Task description:
Lines to restate from the data below: from the one containing "nomen ethmoidalis (nomen systemati" to the one containing "ind center consists", both included. Give them again exactly, and only them.

Excerpted data:
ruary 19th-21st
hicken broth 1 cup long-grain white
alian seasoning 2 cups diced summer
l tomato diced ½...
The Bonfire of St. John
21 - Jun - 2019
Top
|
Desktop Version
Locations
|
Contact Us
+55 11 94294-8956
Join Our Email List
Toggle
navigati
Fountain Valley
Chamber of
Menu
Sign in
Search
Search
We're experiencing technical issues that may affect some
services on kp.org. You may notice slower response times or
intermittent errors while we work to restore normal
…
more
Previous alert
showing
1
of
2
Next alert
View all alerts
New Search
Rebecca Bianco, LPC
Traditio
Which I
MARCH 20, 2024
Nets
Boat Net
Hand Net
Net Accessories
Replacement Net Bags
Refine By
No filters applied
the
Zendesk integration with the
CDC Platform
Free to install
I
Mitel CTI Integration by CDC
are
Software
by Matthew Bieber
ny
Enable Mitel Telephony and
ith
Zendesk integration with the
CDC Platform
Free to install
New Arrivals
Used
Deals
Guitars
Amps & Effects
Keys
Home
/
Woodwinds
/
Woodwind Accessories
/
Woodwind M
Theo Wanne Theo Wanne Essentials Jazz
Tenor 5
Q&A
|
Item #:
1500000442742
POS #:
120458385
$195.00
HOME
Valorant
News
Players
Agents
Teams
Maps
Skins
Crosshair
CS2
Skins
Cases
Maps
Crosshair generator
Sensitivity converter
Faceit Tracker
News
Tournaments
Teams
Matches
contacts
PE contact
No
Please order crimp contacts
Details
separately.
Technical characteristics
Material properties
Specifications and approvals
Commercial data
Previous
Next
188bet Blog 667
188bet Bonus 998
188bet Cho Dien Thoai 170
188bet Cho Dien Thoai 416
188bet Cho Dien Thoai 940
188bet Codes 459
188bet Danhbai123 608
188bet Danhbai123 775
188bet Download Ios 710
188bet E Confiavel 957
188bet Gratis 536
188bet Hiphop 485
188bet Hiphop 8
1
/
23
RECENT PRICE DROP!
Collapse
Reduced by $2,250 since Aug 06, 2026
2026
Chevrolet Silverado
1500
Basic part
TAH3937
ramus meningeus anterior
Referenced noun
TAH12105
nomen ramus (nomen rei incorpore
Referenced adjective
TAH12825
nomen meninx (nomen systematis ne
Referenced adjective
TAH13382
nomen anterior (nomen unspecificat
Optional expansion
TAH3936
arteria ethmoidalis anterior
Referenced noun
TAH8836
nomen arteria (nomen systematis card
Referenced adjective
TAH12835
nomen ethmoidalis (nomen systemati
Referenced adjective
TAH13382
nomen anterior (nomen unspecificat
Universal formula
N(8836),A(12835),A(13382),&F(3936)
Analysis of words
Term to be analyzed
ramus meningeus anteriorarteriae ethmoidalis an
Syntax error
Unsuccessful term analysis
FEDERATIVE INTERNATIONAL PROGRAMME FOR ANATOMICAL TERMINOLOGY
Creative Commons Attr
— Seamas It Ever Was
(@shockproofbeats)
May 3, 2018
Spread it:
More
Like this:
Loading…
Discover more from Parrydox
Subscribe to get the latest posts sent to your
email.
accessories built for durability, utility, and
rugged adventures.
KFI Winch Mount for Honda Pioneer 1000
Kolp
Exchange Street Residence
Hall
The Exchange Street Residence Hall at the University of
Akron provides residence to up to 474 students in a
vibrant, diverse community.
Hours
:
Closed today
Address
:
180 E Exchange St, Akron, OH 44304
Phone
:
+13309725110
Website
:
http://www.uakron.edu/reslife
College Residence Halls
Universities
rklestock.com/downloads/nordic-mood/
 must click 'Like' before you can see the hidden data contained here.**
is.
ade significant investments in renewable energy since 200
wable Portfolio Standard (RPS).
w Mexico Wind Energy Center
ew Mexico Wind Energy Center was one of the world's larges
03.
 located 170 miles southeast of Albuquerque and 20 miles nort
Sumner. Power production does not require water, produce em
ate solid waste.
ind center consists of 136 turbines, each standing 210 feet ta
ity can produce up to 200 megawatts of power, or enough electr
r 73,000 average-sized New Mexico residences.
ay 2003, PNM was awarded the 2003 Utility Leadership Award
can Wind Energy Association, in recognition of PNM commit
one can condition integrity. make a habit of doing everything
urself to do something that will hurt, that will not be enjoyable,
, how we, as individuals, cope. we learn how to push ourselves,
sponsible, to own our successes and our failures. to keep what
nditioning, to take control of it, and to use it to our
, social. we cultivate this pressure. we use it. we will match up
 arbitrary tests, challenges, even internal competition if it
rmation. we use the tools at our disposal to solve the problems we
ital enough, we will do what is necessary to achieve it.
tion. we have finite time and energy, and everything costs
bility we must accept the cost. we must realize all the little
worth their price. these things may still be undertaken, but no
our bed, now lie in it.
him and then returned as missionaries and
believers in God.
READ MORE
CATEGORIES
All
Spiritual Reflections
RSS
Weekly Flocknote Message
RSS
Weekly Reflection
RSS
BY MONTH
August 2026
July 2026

Answer area:
nomen ethmoidalis (nomen systemati
Referenced adjective
TAH13382
nomen anterior (nomen unspecificat
Universal formula
N(8836),A(12835),A(13382),&F(3936)
Analysis of words
Term to be analyzed
ramus meningeus anteriorarteriae ethmoidalis an
Syntax error
Unsuccessful term analysis
FEDERATIVE INTERNATIONAL PROGRAMME FOR ANATOMICAL TERMINOLOGY
Creative Commons Attr
— Seamas It Ever Was
(@shockproofbeats)
May 3, 2018
Spread it:
More
Like this:
Loading…
Discover more from Parrydox
Subscribe to get the latest posts sent to your
email.
accessories built for durability, utility, and
rugged adventures.
KFI Winch Mount for Honda Pioneer 1000
Kolp
Exchange Street Residence
Hall
The Exchange Street Residence Hall at the University of
Akron provides residence to up to 474 students in a
vibrant, diverse community.
Hours
:
Closed today
Address
:
180 E Exchange St, Akron, OH 44304
Phone
:
+13309725110
Website
:
http://www.uakron.edu/reslife
College Residence Halls
Universities
rklestock.com/downloads/nordic-mood/
 must click 'Like' before you can see the hidden data contained here.**
is.
ade significant investments in renewable energy since 200
wable Portfolio Standard (RPS).
w Mexico Wind Energy Center
ew Mexico Wind Energy Center was one of the world's larges
03.
 located 170 miles southeast of Albuquerque and 20 miles nort
Sumner. Power production does not require water, produce em
ate solid waste.
ind center consists of 136 turbines, each standing 210 feet ta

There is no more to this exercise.